### Exercise instructions
Where does the string "inside" occur in the records below? Copy every line that holds it.

Dataset entries:
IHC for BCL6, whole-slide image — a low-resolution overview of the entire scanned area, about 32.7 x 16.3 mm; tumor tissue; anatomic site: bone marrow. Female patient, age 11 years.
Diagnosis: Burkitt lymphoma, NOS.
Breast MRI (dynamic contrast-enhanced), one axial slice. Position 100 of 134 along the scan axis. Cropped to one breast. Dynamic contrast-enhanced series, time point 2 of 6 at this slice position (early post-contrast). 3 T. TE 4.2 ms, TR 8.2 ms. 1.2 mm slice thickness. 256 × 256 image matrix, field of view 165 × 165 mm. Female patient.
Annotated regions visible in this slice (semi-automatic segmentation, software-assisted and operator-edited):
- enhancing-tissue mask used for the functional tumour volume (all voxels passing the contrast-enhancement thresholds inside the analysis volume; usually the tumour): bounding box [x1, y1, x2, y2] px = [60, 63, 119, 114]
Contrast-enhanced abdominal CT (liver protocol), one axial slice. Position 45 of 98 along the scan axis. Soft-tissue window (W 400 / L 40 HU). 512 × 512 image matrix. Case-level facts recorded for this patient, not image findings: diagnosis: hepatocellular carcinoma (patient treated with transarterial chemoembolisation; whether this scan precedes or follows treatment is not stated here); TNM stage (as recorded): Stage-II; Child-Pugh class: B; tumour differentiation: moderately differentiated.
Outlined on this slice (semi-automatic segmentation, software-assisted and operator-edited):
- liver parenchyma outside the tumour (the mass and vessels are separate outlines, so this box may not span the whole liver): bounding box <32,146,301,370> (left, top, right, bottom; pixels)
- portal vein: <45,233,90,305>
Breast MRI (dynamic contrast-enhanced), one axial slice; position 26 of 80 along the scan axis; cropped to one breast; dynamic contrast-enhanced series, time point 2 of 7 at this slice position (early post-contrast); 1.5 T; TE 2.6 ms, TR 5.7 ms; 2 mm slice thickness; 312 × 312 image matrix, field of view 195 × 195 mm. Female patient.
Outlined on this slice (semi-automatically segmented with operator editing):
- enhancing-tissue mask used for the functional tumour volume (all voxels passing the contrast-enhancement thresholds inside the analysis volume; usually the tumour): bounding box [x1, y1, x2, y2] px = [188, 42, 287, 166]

### Answer section
- enhancing-tissue mask used for the functional tumour volume (all voxels passing the contrast-enhancement thresholds inside the analysis volume; usually the tumour): bounding box [x1, y1, x2, y2] px = [60, 63, 119, 114]
- enhancing-tissue mask used for the functional tumour volume (all voxels passing the contrast-enhancement thresholds inside the analysis volume; usually the tumour): bounding box [x1, y1, x2, y2] px = [188, 42, 287, 166]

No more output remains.